### EXTRACTED TEXT

━━━━

Note: Letter writers’ names are changed to protect their privacy.
My background: My name is Elliot and I am a 28 year-old guy living in London, UK. I am a teacher and have considered myself an atheist for the last 8 or so years. I am open but not preachy about my beliefs and encourage my pupils to make up their own minds. However I recently ran into a crisis of “faith”.
Last weekend my girlfriend’s 21 year-old brother committed suicide. It was not without warning as he had had over 10 years of mental health issues including chronic depression and had made 4 failed attempts in the past. Despite this it was sudden, and she was understandably devastated. They are not a religious family, however in her grief she asked me: “where do you think he is now?” I was at a loss for words as I have never really had to combine comforting someone with an expression of my views. To tell her that he is nowhere anymore, that he simply has stopped being, seemed callous and uncaring. I went with “he is in a better place” (kind of an an opt out) as I figured that not existing anymore must be better than 10 years of depression.
My question is this: How do you convey to someone, about whom you care deeply, that the person they have lost is simply dead? Nothing more? How do you make this sound okay? Religion, despite its delusions, does give people who choose it much peace-of-mind (assuming they are not considering the hell option) and I was wondering how I could convey this through atheism.
Any advice would be very welcome.
Thanks in advance,
Firstly, please accept my caring wishes for you, your girlfriend, and for the rest of the people who are affected by this young man’s death to find the various things that each of you need to heal in your individual experiences of grief. All of you will most likely find what you need in each other.
Bereaved people are often overwhelmed with emotions, and these are often conflicting emotions. Sometimes when they ask questions, they are more expressing feelings or needs rather than asking for information. Anyone, atheist or believer, who is in a position of comforting them needs to be aware of this possibility. Sometimes it is better to consider all that we know about the person and the situation, and respond to what we think they might be expressing, rather than to specifically answer what may be a rhetorical question. If we’re mistaken, and they really are asking an information-seeking question, they will simply repeat it.
Presumably your girlfriend knows of your atheism, and if so, there’s a good possibility that she wasn’t really asking for your opinion about an afterlife. One early aspect of intense grief is bewilderment and confusion, so she might have been expressing her bewilderment at what has happened. Although the intellectual understanding of the fact is immediately grasped, it takes some time to emotionally absorb the reality and finality of his death. Where’s my brother? Where is he? is about the incompleteness of her emotional comprehension, the helplessness she feels, and the emptiness of his absence. She might have a vague sense that she should be doing something for him, but she has no direction to go for him, no task to perform for him, no way to act on that desire to help him.
For a put-on-the-spot reply to your girlfriend’s question, “Where do you think he is now?” I thought you did quite well. In future similar situations, depending on your relationship with the bereaved, your relationship with the deceased, and the circumstances, you might answer more directly from your atheist viewpoint with, “He’s in our memories of him and whatever good lessons we learned from him. Tell me what about him will live on in your memories? What I want to keep of him is…”

━━━━

### DATASET EXCERPTS

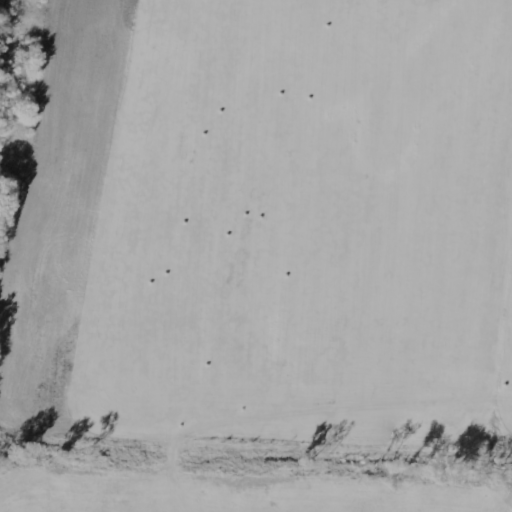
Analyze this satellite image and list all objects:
road: (256, 444)
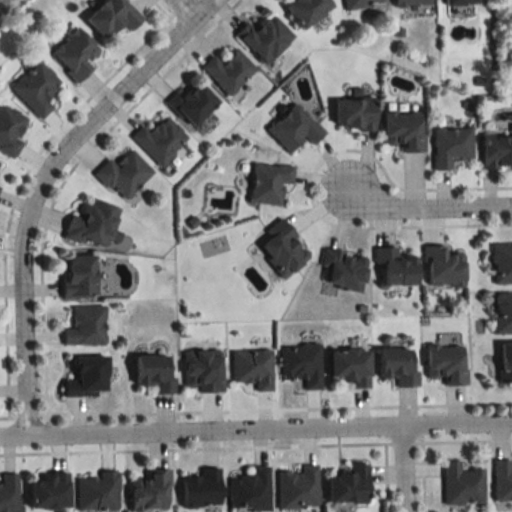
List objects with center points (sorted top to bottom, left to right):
building: (411, 2)
building: (459, 2)
building: (361, 4)
road: (180, 8)
building: (306, 10)
building: (111, 16)
building: (264, 38)
building: (74, 53)
building: (227, 71)
building: (35, 88)
building: (192, 104)
building: (353, 114)
building: (293, 128)
building: (10, 130)
building: (401, 130)
building: (159, 140)
building: (450, 146)
building: (496, 151)
building: (123, 174)
road: (37, 182)
building: (267, 182)
road: (421, 205)
building: (92, 225)
building: (282, 248)
building: (501, 263)
building: (395, 267)
building: (441, 267)
building: (341, 269)
building: (78, 275)
building: (502, 312)
building: (85, 326)
building: (505, 362)
building: (300, 363)
building: (445, 363)
building: (251, 367)
building: (350, 367)
building: (396, 367)
building: (202, 370)
building: (153, 374)
building: (87, 377)
road: (256, 427)
road: (404, 468)
building: (502, 480)
building: (461, 485)
building: (348, 486)
building: (297, 488)
building: (201, 489)
building: (249, 491)
building: (49, 492)
building: (150, 492)
building: (97, 493)
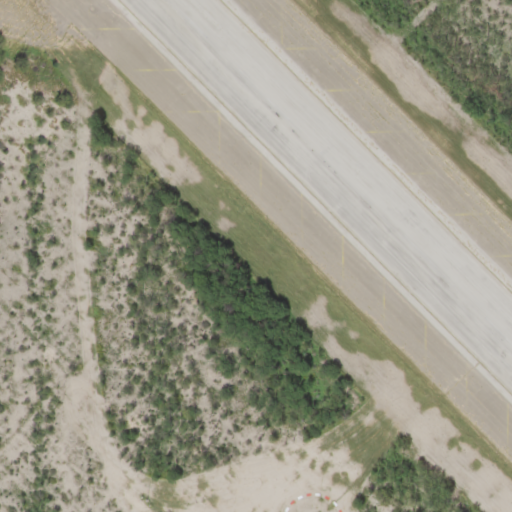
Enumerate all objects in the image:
airport runway: (339, 173)
airport: (256, 256)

━━━━

### GIVEN INSTRUCTION 1
Update the grief advice letter from "My question is" to "this through atheism.", swapping "peace-of-mind" for "comfort".
### GIVEN INSTRUCTION 2
In the grief advice letter, what is Elliot's job?
### GIVEN INSTRUCTION 3
Pick up the grief advice letter after its last sentence and keep writing it.

### RESPONSE 1
My question is this: How do you convey to someone, about whom you care deeply, that the person they have lost is simply dead? Nothing more? How do you make this sound okay? Religion, despite its delusions, does give people who choose it much comfort (assuming they are not considering the hell option) and I was wondering how I could convey this through atheism.

### RESPONSE 2
He is a teacher.

### RESPONSE 3
For any theists who might be reading this, it is important to point out that Elliot’s response came from his very human, very tender caring for the feelings and well being of a grieving person. Not all, but too many theists who only theorize about atheists but who don’t actually know any will assume that atheism can only produce moral nihilism, abject cynicism, and emotional debasement. They say idiotic things like, “Well you’re an atheist, so to you he’s just worm food. You don’t care about him or anybody else.” This is the single most destructive lie that is spread about atheists, and it demonstrates the heartlessness and the brainlessness of the people who spread it. To posture that they possess the only font of human compassion is an insufferable vanity. They reflect nothing but ugliness upon their purported religion, and they don’t serve it well.
Atheists don’t have the soothing myth of a happy afterlife to offer grieving people. So we tend to focus on life, both preserving the life of the deceased in how we remember and emulate them, and more importantly, the life of the grieving person right in front of us. That person needs our sensitive attention, not the one who is gone. I wrote about this four years ago in another column, and I have copied part of it below:
Atheists and humanists tend to be very here-and-now oriented, and often have a strong trait as problem solvers. The deceased will most likely have surviving family members, and in the here-and-now they will be facing problems that need solving. Express your concern about them and ask if they need any assistance.
When the more religious people talk about their grief, ask them if there is anything you can do to help, to take care of some ordinary task while they deal with the emotions, the upheaval and the fatigue. In the throes of grief, a simple errand can seem overwhelming. An offer to do a few of these can be not only helpful in mundane terms but also deeply healing and soothing because it is a humble gesture of caring. If they say you can pray for the deceased or whomever, say that how you express your caring is by helping in some way, that you want to honor the person’s memory through something tangible. If they say thank you, but there’s nothing you can do, then just nod and accept the helplessness. Often for those on the periphery of grief, those who only slightly knew the deceased, the awful thing they have to endure is helplessness. Even if there is nothing you can do, or nothing you are allowed to do, the caring still helps to soothe those who grieve.
Or if it’s there for you, just grieve with them.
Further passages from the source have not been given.